**** EXTRACTED RECORDS

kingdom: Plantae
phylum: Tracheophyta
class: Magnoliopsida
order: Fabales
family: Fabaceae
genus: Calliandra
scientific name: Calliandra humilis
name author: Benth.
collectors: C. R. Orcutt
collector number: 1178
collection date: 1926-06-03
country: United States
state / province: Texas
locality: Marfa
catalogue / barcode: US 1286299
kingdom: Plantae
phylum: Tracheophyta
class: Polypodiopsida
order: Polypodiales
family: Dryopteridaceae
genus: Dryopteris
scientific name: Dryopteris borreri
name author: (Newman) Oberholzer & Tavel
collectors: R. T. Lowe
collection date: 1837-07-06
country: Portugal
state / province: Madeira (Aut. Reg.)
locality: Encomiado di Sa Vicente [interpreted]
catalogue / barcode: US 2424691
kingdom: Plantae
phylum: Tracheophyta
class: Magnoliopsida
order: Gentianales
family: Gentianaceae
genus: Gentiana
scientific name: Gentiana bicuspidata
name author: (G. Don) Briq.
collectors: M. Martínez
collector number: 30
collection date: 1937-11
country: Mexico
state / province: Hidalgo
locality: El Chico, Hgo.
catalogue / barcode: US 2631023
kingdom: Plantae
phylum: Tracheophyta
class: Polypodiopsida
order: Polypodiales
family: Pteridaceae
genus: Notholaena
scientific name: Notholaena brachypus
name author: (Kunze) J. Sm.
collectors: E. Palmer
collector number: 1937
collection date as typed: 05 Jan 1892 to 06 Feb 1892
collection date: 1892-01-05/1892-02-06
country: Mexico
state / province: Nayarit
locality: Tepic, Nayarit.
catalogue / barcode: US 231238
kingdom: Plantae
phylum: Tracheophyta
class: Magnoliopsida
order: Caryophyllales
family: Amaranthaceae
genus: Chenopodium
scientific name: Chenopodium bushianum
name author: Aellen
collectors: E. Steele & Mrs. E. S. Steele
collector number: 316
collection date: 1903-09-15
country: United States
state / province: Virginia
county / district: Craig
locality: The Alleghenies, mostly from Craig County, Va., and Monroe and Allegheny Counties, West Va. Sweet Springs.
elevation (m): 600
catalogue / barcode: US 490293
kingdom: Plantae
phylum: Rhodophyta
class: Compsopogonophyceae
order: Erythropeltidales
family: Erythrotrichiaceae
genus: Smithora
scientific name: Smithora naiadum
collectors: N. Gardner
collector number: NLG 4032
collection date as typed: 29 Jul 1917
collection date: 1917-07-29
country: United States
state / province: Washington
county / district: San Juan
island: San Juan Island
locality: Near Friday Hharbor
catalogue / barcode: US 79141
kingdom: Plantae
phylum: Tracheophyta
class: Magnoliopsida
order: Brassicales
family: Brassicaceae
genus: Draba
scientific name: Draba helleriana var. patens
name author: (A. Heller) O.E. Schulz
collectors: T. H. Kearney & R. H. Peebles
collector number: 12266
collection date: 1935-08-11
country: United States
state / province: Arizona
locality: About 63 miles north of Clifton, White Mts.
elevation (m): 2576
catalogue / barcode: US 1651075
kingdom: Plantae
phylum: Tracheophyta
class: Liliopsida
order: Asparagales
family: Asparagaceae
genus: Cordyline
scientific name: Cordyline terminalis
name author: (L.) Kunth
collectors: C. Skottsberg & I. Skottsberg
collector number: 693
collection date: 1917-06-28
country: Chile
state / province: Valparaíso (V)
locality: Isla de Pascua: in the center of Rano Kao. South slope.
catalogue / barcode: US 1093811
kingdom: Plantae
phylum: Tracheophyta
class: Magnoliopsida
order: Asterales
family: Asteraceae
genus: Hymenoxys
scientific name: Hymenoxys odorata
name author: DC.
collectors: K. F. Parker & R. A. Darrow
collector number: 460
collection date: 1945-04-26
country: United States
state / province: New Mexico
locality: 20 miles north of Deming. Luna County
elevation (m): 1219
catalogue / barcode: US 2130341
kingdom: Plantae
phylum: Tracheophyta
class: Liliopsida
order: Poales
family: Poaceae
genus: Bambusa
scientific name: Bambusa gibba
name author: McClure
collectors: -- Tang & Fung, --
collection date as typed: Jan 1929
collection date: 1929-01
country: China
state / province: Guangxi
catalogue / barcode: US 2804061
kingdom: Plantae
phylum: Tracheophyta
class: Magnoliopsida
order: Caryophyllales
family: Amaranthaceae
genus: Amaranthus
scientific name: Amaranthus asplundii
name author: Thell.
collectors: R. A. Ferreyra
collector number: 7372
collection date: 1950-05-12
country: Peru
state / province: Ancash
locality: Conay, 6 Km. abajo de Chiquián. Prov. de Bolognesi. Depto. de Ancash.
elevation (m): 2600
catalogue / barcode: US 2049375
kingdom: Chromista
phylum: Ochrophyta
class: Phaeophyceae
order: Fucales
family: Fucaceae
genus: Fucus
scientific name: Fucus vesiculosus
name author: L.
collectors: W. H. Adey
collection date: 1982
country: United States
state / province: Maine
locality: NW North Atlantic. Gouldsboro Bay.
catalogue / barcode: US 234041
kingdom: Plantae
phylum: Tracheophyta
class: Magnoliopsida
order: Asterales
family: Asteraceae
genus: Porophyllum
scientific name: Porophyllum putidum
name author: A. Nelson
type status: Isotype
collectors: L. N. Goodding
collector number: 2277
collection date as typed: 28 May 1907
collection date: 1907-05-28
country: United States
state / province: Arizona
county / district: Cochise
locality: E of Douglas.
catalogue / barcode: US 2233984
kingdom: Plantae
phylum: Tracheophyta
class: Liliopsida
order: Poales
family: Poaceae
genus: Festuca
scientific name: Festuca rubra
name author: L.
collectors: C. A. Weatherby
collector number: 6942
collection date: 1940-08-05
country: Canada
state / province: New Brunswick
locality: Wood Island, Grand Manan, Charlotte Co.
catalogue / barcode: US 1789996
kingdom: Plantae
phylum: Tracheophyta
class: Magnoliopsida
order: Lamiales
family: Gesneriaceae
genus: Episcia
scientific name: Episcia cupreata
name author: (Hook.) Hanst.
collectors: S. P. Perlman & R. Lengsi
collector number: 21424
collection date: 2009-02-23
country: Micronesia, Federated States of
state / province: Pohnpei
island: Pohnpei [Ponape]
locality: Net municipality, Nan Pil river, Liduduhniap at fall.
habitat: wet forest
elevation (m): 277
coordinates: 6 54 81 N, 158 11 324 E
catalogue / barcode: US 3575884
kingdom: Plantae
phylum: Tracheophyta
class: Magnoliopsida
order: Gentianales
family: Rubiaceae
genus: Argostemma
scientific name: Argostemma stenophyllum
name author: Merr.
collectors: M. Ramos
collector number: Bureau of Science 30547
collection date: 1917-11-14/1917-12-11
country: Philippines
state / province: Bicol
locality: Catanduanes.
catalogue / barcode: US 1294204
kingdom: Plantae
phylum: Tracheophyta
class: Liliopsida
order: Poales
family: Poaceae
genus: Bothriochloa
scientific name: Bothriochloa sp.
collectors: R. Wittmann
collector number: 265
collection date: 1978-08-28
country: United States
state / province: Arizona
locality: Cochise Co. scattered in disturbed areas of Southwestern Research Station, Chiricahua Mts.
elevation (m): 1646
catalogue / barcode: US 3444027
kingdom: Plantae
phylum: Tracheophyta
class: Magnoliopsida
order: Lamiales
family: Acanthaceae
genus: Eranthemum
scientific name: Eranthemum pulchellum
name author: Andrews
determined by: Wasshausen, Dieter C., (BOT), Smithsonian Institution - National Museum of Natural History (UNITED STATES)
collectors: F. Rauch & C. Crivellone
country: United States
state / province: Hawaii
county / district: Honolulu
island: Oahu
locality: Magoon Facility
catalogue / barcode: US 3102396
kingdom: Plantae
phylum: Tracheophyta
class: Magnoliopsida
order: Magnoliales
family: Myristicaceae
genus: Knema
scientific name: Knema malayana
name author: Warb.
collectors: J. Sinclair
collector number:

********

§ **GOAL**
Reproduce the entire listing above, line for line, with no changes.

§ **FINISHED EXERCISE**
kingdom: Plantae
phylum: Tracheophyta
class: Magnoliopsida
order: Fabales
family: Fabaceae
genus: Calliandra
scientific name: Calliandra humilis
name author: Benth.
collectors: C. R. Orcutt
collector number: 1178
collection date: 1926-06-03
country: United States
state / province: Texas
locality: Marfa
catalogue / barcode: US 1286299
kingdom: Plantae
phylum: Tracheophyta
class: Polypodiopsida
order: Polypodiales
family: Dryopteridaceae
genus: Dryopteris
scientific name: Dryopteris borreri
name author: (Newman) Oberholzer & Tavel
collectors: R. T. Lowe
collection date: 1837-07-06
country: Portugal
state / province: Madeira (Aut. Reg.)
locality: Encomiado di Sa Vicente [interpreted]
catalogue / barcode: US 2424691
kingdom: Plantae
phylum: Tracheophyta
class: Magnoliopsida
order: Gentianales
family: Gentianaceae
genus: Gentiana
scientific name: Gentiana bicuspidata
name author: (G. Don) Briq.
collectors: M. Martínez
collector number: 30
collection date: 1937-11
country: Mexico
state / province: Hidalgo
locality: El Chico, Hgo.
catalogue / barcode: US 2631023
kingdom: Plantae
phylum: Tracheophyta
class: Polypodiopsida
order: Polypodiales
family: Pteridaceae
genus: Notholaena
scientific name: Notholaena brachypus
name author: (Kunze) J. Sm.
collectors: E. Palmer
collector number: 1937
collection date as typed: 05 Jan 1892 to 06 Feb 1892
collection date: 1892-01-05/1892-02-06
country: Mexico
state / province: Nayarit
locality: Tepic, Nayarit.
catalogue / barcode: US 231238
kingdom: Plantae
phylum: Tracheophyta
class: Magnoliopsida
order: Caryophyllales
family: Amaranthaceae
genus: Chenopodium
scientific name: Chenopodium bushianum
name author: Aellen
collectors: E. Steele & Mrs. E. S. Steele
collector number: 316
collection date: 1903-09-15
country: United States
state / province: Virginia
county / district: Craig
locality: The Alleghenies, mostly from Craig County, Va., and Monroe and Allegheny Counties, West Va. Sweet Springs.
elevation (m): 600
catalogue / barcode: US 490293
kingdom: Plantae
phylum: Rhodophyta
class: Compsopogonophyceae
order: Erythropeltidales
family: Erythrotrichiaceae
genus: Smithora
scientific name: Smithora naiadum
collectors: N. Gardner
collector number: NLG 4032
collection date as typed: 29 Jul 1917
collection date: 1917-07-29
country: United States
state / province: Washington
county / district: San Juan
island: San Juan Island
locality: Near Friday Hharbor
catalogue / barcode: US 79141
kingdom: Plantae
phylum: Tracheophyta
class: Magnoliopsida
order: Brassicales
family: Brassicaceae
genus: Draba
scientific name: Draba helleriana var. patens
name author: (A. Heller) O.E. Schulz
collectors: T. H. Kearney & R. H. Peebles
collector number: 12266
collection date: 1935-08-11
country: United States
state / province: Arizona
locality: About 63 miles north of Clifton, White Mts.
elevation (m): 2576
catalogue / barcode: US 1651075
kingdom: Plantae
phylum: Tracheophyta
class: Liliopsida
order: Asparagales
family: Asparagaceae
genus: Cordyline
scientific name: Cordyline terminalis
name author: (L.) Kunth
collectors: C. Skottsberg & I. Skottsberg
collector number: 693
collection date: 1917-06-28
country: Chile
state / province: Valparaíso (V)
locality: Isla de Pascua: in the center of Rano Kao. South slope.
catalogue / barcode: US 1093811
kingdom: Plantae
phylum: Tracheophyta
class: Magnoliopsida
order: Asterales
family: Asteraceae
genus: Hymenoxys
scientific name: Hymenoxys odorata
name author: DC.
collectors: K. F. Parker & R. A. Darrow
collector number: 460
collection date: 1945-04-26
country: United States
state / province: New Mexico
locality: 20 miles north of Deming. Luna County
elevation (m): 1219
catalogue / barcode: US 2130341
kingdom: Plantae
phylum: Tracheophyta
class: Liliopsida
order: Poales
family: Poaceae
genus: Bambusa
scientific name: Bambusa gibba
name author: McClure
collectors: -- Tang & Fung, --
collection date as typed: Jan 1929
collection date: 1929-01
country: China
state / province: Guangxi
catalogue / barcode: US 2804061
kingdom: Plantae
phylum: Tracheophyta
class: Magnoliopsida
order: Caryophyllales
family: Amaranthaceae
genus: Amaranthus
scientific name: Amaranthus asplundii
name author: Thell.
collectors: R. A. Ferreyra
collector number: 7372
collection date: 1950-05-12
country: Peru
state / province: Ancash
locality: Conay, 6 Km. abajo de Chiquián. Prov. de Bolognesi. Depto. de Ancash.
elevation (m): 2600
catalogue / barcode: US 2049375
kingdom: Chromista
phylum: Ochrophyta
class: Phaeophyceae
order: Fucales
family: Fucaceae
genus: Fucus
scientific name: Fucus vesiculosus
name author: L.
collectors: W. H. Adey
collection date: 1982
country: United States
state / province: Maine
locality: NW North Atlantic. Gouldsboro Bay.
catalogue / barcode: US 234041
kingdom: Plantae
phylum: Tracheophyta
class: Magnoliopsida
order: Asterales
family: Asteraceae
genus: Porophyllum
scientific name: Porophyllum putidum
name author: A. Nelson
type status: Isotype
collectors: L. N. Goodding
collector number: 2277
collection date as typed: 28 May 1907
collection date: 1907-05-28
country: United States
state / province: Arizona
county / district: Cochise
locality: E of Douglas.
catalogue / barcode: US 2233984
kingdom: Plantae
phylum: Tracheophyta
class: Liliopsida
order: Poales
family: Poaceae
genus: Festuca
scientific name: Festuca rubra
name author: L.
collectors: C. A. Weatherby
collector number: 6942
collection date: 1940-08-05
country: Canada
state / province: New Brunswick
locality: Wood Island, Grand Manan, Charlotte Co.
catalogue / barcode: US 1789996
kingdom: Plantae
phylum: Tracheophyta
class: Magnoliopsida
order: Lamiales
family: Gesneriaceae
genus: Episcia
scientific name: Episcia cupreata
name author: (Hook.) Hanst.
collectors: S. P. Perlman & R. Lengsi
collector number: 21424
collection date: 2009-02-23
country: Micronesia, Federated States of
state / province: Pohnpei
island: Pohnpei [Ponape]
locality: Net municipality, Nan Pil river, Liduduhniap at fall.
habitat: wet forest
elevation (m): 277
coordinates: 6 54 81 N, 158 11 324 E
catalogue / barcode: US 3575884
kingdom: Plantae
phylum: Tracheophyta
class: Magnoliopsida
order: Gentianales
family: Rubiaceae
genus: Argostemma
scientific name: Argostemma stenophyllum
name author: Merr.
collectors: M. Ramos
collector number: Bureau of Science 30547
collection date: 1917-11-14/1917-12-11
country: Philippines
state / province: Bicol
locality: Catanduanes.
catalogue / barcode: US 1294204
kingdom: Plantae
phylum: Tracheophyta
class: Liliopsida
order: Poales
family: Poaceae
genus: Bothriochloa
scientific name: Bothriochloa sp.
collectors: R. Wittmann
collector number: 265
collection date: 1978-08-28
country: United States
state / province: Arizona
locality: Cochise Co. scattered in disturbed areas of Southwestern Research Station, Chiricahua Mts.
elevation (m): 1646
catalogue / barcode: US 3444027
kingdom: Plantae
phylum: Tracheophyta
class: Magnoliopsida
order: Lamiales
family: Acanthaceae
genus: Eranthemum
scientific name: Eranthemum pulchellum
name author: Andrews
determined by: Wasshausen, Dieter C., (BOT), Smithsonian Institution - National Museum of Natural History (UNITED STATES)
collectors: F. Rauch & C. Crivellone
country: United States
state / province: Hawaii
county / district: Honolulu
island: Oahu
locality: Magoon Facility
catalogue / barcode: US 3102396
kingdom: Plantae
phylum: Tracheophyta
class: Magnoliopsida
order: Magnoliales
family: Myristicaceae
genus: Knema
scientific name: Knema malayana
name author: Warb.
collectors: J. Sinclair
collector number:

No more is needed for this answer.